Results from a study conducted by the Institute for Health Metrics and Evaluation show that new cases jumped 26.3% over the same period.

Cancer deaths rose 20.9% to 10 million and new cases jumped 26.3% to 23 million between 2010 and 2019, according to the results of a study from the Institute for Health Metrics and Evaluation (IHME) at the University of Washington School of Medicine.

In 2010, total cancer deaths numbered 8.29 million worldwide and new cancer cases were at 18.7 million.

“Ensuring that global progress against cancer burden is equitable is crucial,” Jonathan Kocarnik, PhD, research scientist at IHME, said in a statement. “This will require efforts to reduce disparities in cancer prevention, treatment, and survival and the incorporation of local needs and knowledge into tailored national cancer control plans.”

Investigators estimated the cancer burden and trends globally for 204 countries and territories.

They found that, among 22 groups of diseases and injuries globally in 2019, cancer was the second leading cause of death, disability-adjusted life years (DALYs), and years of life lost (YLLs).

The 5 leading causes of cancer-related DALYs for both sexes combined, in order, were tracheal, bronchus, and lung (TBL) cancer; colon and rectum cancer; stomach cancer; breast cancer; and liver cancer.

TBL cancer was the leading cause of cancer deaths in 119 countries and territories for males and 27 countries and territories for females.

Additionally, breast cancer was the leading cause of cancer-related deaths among females worldwide, including for 119 countries.
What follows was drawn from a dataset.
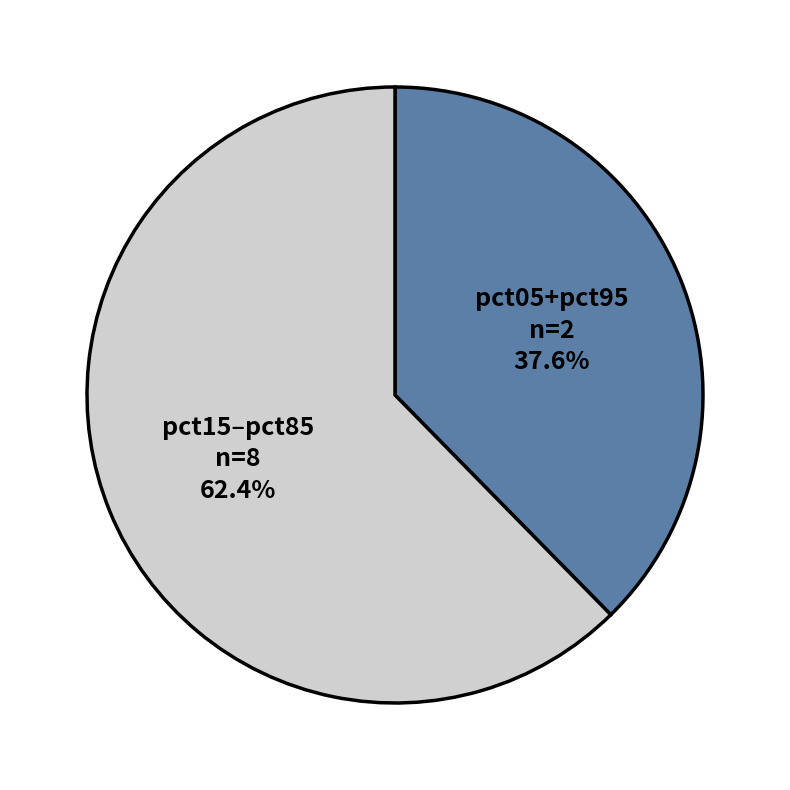

Does any single category account for the majority?

Yes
For cancer overall, the global age-standardized mortality and incidence rates decreased by 5.9% and 1.1% over the 9 years, respectively.

From a country perspective, and the age-standardized incidence rate fell in 75 countries and territories, and the age-standardized mortality rate decreased in 131 countries and territories.

The declines globally are promising, but investigators said there may be setbacks in cancer care and outcomes, because ofCOVID-19. The effects of the pandemic on cancer morbidity and mortality, as well as control and efforts were not accounted for in this study.

On a global scale, 96.9% of cancer related DALYs, which is the sum of years lived with disability and YLLs, can be attributed to premature death or YLLs.

Investigators analyzed cancer burden based on the socio demographic index (SDI), a composite measure of average years of education, income per capital, and total fertility rate for individuals younger than aged 25 years.

Of the 22 groups of diseases and injuries in the study, total cancer is the leading cause of DALYs for the high SDI quintile and among the top 5 causes of DALYs for 3 of the remaining 4 SDI quintiles.

The reduction in rates of incidence and mortality appear to be driven by higher SDI locations.

For morality, age standardized rates decreased in middle, middle-high, and high quintiles and increased in low and low-middle quintiles.

For incidence, the age-standardized rates decreased in the high-middle and middle quintiles, with the largest decrease in the high SDI quintile, while increasing in the low, low-middle, and middle SDI quintiles.

The study results were published in JAMA Oncology and are part of the Global Burden of Diseases, Injuries, and Risk Factors Study 2019.


Cancer deaths rose to 10 million worldwide in 2019. EurekAlert. News release. December 30, 2021. Accessed January 3, 2022.